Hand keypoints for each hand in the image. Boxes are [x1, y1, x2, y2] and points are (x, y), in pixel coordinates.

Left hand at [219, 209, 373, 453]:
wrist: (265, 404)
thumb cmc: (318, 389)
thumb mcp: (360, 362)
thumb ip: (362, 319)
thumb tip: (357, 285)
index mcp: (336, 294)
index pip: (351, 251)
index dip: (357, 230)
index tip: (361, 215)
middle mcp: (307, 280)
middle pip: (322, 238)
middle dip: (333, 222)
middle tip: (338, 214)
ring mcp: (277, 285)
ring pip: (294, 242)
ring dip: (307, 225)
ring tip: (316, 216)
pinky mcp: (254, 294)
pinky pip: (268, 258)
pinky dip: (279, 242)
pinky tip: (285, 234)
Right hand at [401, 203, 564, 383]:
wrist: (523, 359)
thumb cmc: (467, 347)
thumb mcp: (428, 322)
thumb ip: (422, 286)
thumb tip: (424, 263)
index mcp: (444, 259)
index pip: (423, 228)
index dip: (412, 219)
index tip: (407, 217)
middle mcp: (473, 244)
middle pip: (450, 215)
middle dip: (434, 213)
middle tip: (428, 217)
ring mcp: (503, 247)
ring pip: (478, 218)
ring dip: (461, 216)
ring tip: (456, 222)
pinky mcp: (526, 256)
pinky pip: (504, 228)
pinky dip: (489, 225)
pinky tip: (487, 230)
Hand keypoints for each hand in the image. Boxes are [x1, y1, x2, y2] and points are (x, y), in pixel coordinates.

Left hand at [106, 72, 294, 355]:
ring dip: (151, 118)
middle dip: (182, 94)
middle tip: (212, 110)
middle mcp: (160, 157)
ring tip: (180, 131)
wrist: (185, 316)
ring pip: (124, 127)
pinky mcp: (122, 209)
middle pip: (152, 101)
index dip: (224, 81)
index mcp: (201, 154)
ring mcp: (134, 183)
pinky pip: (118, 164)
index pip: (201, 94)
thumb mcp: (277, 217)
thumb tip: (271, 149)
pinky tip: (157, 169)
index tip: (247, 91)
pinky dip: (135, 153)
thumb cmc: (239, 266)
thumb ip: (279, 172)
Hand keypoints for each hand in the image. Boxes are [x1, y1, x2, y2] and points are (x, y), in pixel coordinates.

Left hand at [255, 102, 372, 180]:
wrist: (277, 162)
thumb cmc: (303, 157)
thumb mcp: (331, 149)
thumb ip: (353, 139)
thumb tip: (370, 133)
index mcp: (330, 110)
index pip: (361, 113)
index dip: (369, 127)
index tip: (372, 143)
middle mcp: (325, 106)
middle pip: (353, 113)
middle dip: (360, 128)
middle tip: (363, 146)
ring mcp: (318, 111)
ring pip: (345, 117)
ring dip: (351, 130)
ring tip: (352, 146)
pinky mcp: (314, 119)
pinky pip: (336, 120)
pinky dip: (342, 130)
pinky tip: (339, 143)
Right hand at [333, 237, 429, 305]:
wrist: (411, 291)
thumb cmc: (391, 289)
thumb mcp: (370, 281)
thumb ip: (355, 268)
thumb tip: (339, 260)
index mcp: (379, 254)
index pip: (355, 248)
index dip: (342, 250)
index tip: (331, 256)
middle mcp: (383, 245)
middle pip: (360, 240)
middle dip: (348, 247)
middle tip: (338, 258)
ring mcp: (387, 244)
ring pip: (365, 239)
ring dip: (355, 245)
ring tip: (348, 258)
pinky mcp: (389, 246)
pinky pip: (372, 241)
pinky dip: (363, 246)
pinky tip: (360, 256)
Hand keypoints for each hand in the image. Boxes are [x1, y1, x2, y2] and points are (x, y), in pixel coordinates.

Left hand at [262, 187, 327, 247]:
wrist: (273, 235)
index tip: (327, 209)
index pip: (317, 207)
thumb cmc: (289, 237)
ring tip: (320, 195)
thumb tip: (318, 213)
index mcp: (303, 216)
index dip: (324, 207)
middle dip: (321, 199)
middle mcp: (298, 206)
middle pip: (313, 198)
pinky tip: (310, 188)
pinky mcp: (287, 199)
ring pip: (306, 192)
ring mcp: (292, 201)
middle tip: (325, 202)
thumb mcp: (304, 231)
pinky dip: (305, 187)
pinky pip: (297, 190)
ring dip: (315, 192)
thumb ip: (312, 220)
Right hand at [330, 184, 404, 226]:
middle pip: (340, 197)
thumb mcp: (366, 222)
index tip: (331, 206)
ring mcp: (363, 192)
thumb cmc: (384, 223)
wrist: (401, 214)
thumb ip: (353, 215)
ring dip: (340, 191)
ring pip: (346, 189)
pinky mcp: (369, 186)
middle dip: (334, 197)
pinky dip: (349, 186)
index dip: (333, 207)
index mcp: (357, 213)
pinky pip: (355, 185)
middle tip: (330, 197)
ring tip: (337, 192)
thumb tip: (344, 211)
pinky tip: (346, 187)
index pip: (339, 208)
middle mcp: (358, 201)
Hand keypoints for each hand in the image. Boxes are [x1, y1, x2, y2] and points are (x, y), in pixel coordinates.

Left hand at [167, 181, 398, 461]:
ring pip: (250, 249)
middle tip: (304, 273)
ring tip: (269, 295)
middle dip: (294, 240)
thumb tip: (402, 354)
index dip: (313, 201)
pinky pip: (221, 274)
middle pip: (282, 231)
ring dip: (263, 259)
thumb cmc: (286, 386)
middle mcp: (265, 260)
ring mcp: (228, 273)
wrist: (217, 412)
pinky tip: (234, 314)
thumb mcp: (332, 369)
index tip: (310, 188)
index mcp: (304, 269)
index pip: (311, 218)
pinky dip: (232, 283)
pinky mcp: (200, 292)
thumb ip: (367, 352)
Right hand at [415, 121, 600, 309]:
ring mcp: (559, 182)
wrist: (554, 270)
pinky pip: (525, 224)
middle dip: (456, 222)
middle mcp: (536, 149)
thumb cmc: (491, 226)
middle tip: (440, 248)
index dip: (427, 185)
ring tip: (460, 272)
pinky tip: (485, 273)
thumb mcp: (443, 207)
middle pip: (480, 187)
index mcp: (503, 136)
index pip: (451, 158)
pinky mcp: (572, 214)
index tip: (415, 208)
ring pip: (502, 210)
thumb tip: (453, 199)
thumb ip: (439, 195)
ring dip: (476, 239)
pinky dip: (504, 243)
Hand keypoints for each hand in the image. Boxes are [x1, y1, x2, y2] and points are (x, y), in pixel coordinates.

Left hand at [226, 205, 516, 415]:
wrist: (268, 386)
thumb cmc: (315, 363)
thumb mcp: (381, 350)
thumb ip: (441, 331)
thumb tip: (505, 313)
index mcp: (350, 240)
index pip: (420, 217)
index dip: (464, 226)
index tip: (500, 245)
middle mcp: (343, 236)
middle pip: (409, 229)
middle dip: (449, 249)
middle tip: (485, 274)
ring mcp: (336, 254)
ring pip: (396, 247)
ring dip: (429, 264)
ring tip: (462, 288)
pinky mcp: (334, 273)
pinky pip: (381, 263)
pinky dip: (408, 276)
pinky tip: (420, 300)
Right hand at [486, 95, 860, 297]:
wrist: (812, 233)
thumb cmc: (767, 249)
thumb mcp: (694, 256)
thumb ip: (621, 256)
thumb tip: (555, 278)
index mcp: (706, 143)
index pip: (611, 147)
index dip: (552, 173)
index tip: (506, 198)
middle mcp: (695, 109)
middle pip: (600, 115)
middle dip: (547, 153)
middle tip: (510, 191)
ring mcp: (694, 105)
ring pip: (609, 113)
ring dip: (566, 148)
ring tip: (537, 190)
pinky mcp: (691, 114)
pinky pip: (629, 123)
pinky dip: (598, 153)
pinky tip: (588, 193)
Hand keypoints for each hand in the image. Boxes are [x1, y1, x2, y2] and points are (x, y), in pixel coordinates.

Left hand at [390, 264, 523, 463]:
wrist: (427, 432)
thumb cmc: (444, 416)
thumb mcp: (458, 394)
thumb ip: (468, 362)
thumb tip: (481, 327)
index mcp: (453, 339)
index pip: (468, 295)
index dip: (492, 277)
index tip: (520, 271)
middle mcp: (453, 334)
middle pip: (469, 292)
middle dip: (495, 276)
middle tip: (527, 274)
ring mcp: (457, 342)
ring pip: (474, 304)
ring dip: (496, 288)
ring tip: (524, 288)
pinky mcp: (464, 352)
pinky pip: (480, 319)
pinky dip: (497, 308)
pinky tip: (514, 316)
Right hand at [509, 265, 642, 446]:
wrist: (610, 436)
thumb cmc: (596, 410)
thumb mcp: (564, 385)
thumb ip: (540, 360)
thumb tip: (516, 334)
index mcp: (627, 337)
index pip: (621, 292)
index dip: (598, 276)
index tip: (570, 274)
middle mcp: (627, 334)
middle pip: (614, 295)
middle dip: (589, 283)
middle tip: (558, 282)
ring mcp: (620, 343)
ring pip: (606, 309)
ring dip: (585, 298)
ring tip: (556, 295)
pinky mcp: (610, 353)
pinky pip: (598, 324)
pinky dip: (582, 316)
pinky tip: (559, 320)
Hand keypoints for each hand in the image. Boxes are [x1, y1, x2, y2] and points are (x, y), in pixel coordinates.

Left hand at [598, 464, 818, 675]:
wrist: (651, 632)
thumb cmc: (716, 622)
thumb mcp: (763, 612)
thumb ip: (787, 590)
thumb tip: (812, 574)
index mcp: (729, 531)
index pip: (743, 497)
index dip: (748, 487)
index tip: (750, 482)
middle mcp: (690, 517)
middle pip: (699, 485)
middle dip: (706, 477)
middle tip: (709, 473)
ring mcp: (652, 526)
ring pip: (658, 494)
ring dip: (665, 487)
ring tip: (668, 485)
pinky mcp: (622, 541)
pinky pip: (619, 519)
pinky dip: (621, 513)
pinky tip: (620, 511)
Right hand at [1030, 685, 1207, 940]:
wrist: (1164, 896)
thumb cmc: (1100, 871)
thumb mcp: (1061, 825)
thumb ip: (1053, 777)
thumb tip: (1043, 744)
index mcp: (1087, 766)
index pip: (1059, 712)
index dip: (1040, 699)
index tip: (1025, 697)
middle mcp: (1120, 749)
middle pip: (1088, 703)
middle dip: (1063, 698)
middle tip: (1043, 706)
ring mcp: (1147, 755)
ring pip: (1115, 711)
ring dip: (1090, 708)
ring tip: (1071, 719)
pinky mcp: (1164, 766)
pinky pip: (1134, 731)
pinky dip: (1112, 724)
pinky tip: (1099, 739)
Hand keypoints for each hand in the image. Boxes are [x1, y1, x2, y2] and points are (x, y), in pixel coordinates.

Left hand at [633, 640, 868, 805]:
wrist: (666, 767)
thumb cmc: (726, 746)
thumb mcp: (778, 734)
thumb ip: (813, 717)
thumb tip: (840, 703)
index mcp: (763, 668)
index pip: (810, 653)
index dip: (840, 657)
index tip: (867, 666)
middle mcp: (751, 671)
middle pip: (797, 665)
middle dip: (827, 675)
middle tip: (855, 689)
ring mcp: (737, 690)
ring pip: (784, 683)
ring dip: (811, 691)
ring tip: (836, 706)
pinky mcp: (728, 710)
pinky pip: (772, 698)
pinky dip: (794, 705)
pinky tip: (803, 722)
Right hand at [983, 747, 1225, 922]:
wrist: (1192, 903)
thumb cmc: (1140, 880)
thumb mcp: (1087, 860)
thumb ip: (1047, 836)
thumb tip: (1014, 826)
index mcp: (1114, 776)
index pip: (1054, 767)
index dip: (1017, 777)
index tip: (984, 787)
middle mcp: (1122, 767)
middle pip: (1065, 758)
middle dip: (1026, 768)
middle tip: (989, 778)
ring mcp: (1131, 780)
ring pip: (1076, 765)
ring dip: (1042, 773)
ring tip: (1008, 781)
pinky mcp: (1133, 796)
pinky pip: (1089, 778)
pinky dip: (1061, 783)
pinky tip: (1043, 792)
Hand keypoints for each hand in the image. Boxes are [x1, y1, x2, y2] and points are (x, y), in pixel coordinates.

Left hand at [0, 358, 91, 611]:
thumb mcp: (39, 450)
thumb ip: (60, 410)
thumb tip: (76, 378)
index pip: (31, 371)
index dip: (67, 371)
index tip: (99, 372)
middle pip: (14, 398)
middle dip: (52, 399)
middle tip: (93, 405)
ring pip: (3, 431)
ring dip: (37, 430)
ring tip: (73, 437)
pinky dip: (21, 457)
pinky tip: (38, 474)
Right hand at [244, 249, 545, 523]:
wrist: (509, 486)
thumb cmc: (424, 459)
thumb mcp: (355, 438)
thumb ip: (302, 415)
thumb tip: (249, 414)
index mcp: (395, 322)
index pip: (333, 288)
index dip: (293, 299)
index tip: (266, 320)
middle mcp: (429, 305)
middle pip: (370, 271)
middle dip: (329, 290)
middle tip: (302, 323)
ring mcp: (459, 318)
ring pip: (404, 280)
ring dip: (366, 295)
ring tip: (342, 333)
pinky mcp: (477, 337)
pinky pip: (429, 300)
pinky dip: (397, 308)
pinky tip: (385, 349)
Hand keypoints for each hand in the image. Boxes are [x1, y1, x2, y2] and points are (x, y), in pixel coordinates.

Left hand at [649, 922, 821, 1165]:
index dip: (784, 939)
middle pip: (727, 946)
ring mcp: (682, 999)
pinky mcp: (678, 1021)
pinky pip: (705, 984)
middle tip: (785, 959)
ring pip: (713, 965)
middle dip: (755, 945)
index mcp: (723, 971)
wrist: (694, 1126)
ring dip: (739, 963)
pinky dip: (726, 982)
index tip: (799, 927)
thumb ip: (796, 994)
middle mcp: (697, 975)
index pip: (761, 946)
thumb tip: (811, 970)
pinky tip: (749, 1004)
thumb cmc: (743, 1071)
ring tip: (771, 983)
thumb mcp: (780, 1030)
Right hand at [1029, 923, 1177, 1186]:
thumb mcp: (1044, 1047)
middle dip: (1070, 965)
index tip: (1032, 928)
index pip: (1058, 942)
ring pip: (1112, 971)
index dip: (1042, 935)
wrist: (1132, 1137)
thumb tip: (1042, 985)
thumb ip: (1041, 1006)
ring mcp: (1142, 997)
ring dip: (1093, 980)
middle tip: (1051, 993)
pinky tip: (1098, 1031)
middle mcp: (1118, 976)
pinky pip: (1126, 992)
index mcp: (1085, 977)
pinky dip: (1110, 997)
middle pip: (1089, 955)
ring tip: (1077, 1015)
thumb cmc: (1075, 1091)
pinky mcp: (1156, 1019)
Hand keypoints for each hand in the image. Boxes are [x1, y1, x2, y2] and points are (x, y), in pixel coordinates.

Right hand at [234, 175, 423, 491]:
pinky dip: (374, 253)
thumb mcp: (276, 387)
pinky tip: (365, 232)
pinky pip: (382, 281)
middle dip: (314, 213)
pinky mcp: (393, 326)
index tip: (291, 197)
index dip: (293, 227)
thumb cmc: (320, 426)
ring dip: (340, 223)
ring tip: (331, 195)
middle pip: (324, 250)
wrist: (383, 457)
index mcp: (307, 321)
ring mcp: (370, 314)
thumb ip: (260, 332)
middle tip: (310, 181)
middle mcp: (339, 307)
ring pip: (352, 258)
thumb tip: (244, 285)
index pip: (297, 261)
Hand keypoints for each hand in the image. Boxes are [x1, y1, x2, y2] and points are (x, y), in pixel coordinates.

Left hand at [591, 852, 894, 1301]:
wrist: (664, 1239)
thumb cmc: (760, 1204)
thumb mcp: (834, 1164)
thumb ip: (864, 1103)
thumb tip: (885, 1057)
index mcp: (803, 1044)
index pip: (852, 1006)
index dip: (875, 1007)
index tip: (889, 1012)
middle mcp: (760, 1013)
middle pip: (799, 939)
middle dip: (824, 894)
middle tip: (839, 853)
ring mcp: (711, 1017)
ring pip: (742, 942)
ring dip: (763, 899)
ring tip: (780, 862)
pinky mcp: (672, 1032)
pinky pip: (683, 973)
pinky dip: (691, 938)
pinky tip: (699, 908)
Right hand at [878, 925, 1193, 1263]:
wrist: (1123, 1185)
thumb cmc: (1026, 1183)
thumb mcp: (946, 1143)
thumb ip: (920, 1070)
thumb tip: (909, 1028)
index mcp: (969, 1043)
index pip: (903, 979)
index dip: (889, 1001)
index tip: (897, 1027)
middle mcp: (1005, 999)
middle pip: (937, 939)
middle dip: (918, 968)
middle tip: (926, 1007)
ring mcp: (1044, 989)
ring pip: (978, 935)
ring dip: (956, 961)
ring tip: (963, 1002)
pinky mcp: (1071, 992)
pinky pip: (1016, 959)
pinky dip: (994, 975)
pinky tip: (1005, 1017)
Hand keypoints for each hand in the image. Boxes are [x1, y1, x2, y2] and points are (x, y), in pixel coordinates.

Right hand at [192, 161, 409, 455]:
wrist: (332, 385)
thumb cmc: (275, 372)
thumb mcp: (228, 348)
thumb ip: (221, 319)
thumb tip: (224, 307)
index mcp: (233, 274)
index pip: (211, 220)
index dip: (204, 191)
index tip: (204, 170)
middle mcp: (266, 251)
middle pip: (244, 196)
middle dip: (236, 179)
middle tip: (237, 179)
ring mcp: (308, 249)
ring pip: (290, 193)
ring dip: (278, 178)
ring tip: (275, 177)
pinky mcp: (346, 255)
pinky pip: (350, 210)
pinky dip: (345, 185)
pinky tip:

+++++

▸ EXERCISE DETAILS:
Repeat, character for character, the lines of the material above from the line with "pinky pip: (355, 185)" through the line with "thumb ip: (367, 352)".

▸ EXERCISE OUTPUT:
pinky pip: (355, 185)
middle tip: (330, 197)
ring tip: (337, 192)
thumb tip: (344, 211)
pinky tip: (346, 187)
index pip: (339, 208)
middle mcp: (358, 201)
Hand keypoints for each hand in the image. Boxes are [x1, y1, x2, y2] and points are (x, y), in pixel coordinates.

Left hand at [167, 181, 398, 461]:
ring pip: (250, 249)
middle tip: (304, 273)
ring tip: (269, 295)
middle dip: (294, 240)
thumb tip: (402, 354)
index dip: (313, 201)
pinky pip: (221, 274)
middle pip: (282, 231)
ring dip: (263, 259)
thumb cmc: (286, 386)
middle mcp: (265, 260)
ring mcp: (228, 273)
wrist: (217, 412)
pinky tip: (234, 314)
thumb mcp: (332, 369)
index tip: (310, 188)
index mcp: (304, 269)
index pip: (311, 218)
pinky dip: (232, 283)
pinky mcp: (200, 292)
thumb ip: (367, 352)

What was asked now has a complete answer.